Direction:
Turn all of the lines below into a Markdown table with the columns "Row" and "Line", numbering each row and skipping blank lines. Leave out the pictures.

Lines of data
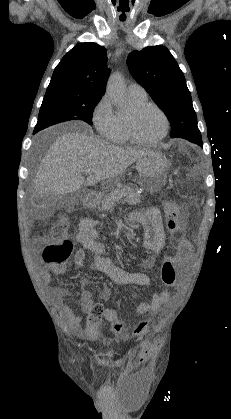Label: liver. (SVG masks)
I'll use <instances>...</instances> for the list:
<instances>
[{
    "label": "liver",
    "mask_w": 231,
    "mask_h": 419,
    "mask_svg": "<svg viewBox=\"0 0 231 419\" xmlns=\"http://www.w3.org/2000/svg\"><path fill=\"white\" fill-rule=\"evenodd\" d=\"M150 152L110 144L91 134L68 132L58 137L40 163L36 179L37 193L65 195L100 181H112L131 164ZM92 173L85 180L83 173Z\"/></svg>",
    "instance_id": "1"
}]
</instances>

Completed exercise:
| Row | Line |
|---|---|
| 1 | Label: liver. (SVG masks) |
| 2 | I'll use <instances>...</instances> for the list: |
| 3 | <instances> |
| 4 | [{ |
| 5 |     "label": "liver", |
| 6 |     "mask_w": 231, |
| 7 |     "mask_h": 419, |
| 8 |     "mask_svg": "<svg viewBox=\"0 0 231 419\" xmlns=\"http://www.w3.org/2000/svg\"><path fill=\"white\" fill-rule=\"evenodd\" d=\"M150 152L110 144L91 134L68 132L58 137L40 163L36 179L37 193L65 195L100 181H112L131 164ZM92 173L85 180L83 173Z\"/></svg>", |
| 9 |     "instance_id": "1" |
| 10 | }] |
| 11 | </instances> |